Working With the Homeless
Social workers recognize that beyond their accident of birth, homeless second wave baby boomers also suffer from the more generic causes of homelessness like poverty, chronic health problems, mental illness, substance abuse and addiction, domestic violence, lack of affordable housing, evictions, hospital and armed services discharges, trafficking, and trauma. It is these generic causes that social workers focus on when offering support to the entire homeless population. No one can change the unfortunate circumstance of birth that predisposed the second wave of baby boomers to a higher risk of ultimately ending up homeless, but social workers can support the elderly who find themselves homeless through direct intervention.
Direct Intervention
Provide Affordable Housing
Social workers can link clients without homes to temporary housing and transitional shelters to help them have some shelter and rehabilitation. When these clients are elderly, they qualify for unique Federal and State programs that are not accessible to the younger population. The elderly homeless are often not aware of the support programs available to them so social workers guide them to the appropriate sites and services.
Prevent Eviction and Assist with Rent
Social workers can assist clients with government programs for the elderly focused on rent assistance and eviction prevention by screening applicants to determine eligibility, interviewing and assessment, and counseling.
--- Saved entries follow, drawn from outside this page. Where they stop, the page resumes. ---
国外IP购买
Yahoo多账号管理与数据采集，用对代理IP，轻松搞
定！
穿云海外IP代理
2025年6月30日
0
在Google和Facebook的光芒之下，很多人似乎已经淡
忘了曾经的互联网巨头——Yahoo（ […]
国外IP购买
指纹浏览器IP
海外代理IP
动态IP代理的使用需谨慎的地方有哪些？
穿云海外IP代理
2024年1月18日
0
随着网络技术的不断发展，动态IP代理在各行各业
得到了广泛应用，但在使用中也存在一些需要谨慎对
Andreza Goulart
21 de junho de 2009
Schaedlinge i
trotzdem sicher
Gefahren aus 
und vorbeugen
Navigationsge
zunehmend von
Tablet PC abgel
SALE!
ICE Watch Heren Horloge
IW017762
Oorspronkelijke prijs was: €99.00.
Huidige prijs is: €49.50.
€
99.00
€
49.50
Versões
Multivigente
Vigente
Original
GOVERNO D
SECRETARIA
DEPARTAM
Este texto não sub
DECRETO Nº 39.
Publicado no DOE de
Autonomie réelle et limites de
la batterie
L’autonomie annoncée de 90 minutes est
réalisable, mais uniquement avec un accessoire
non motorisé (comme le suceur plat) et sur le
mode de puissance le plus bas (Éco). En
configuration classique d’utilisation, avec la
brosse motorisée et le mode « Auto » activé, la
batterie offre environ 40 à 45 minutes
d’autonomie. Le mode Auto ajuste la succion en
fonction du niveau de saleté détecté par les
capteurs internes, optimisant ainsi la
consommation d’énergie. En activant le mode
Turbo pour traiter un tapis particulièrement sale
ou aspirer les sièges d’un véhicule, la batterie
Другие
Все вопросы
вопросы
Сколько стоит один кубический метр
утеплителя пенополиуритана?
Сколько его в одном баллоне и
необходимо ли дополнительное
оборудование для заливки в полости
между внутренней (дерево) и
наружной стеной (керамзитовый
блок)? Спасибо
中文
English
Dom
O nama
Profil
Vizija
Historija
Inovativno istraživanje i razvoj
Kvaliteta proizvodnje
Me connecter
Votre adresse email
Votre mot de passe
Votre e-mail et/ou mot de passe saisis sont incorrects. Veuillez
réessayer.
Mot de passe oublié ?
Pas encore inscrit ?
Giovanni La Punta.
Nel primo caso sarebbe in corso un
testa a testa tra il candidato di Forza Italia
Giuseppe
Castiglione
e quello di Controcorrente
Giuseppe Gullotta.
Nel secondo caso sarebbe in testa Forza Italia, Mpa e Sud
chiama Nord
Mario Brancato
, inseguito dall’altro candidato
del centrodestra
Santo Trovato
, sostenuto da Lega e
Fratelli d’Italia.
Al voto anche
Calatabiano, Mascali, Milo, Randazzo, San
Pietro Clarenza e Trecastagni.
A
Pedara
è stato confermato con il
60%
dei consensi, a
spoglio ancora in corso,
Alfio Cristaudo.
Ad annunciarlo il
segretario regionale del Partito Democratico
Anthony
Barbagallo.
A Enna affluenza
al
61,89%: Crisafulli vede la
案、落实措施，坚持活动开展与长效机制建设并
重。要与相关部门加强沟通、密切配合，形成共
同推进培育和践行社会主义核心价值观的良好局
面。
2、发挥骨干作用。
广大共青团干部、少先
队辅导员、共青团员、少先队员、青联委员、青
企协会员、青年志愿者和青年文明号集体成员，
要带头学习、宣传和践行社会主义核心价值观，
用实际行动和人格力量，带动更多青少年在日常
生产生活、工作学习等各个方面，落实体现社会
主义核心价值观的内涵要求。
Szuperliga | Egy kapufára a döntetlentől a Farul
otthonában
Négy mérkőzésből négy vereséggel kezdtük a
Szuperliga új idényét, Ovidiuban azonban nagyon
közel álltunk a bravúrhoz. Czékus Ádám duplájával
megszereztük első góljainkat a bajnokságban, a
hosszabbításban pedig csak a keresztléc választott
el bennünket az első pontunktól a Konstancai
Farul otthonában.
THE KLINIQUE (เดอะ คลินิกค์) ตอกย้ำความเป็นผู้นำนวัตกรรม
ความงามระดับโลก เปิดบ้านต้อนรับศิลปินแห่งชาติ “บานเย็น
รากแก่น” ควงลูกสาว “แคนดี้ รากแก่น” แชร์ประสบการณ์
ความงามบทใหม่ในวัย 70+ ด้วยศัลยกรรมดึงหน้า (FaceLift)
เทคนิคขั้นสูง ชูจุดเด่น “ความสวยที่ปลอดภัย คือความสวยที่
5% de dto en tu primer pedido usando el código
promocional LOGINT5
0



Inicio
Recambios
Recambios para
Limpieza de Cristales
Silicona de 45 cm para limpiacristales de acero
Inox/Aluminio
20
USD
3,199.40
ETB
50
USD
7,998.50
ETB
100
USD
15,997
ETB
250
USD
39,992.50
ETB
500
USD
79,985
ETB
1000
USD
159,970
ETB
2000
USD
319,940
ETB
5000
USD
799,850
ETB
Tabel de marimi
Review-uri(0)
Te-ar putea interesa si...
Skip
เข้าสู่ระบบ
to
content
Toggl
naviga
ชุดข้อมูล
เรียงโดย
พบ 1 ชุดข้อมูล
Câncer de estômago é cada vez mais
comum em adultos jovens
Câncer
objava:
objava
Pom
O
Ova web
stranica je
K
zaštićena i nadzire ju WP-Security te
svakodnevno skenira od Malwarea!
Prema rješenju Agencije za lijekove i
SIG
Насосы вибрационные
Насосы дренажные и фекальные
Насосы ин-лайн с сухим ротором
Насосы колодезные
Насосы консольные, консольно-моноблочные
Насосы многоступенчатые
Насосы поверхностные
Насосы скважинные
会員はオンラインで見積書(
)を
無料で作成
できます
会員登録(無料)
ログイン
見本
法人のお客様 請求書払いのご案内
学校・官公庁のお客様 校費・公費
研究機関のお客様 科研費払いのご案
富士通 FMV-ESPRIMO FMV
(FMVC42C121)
Provide Healthcare and Mental Health Services
Social workers can help elderly clients find access to health services and help them get and utilize Medicaid and Medicare services they are often not aware of.
The Tidal Wave
This blog has researched and written about the tidal wave of elderly baby boomers swamping our social services sector. We regret that our research missed this distinction between the first and second wave of aging baby boomers and the unique risks that the second wave has had to face. It is vital to their well-being that concerned citizens are made aware of the unique challenges they face.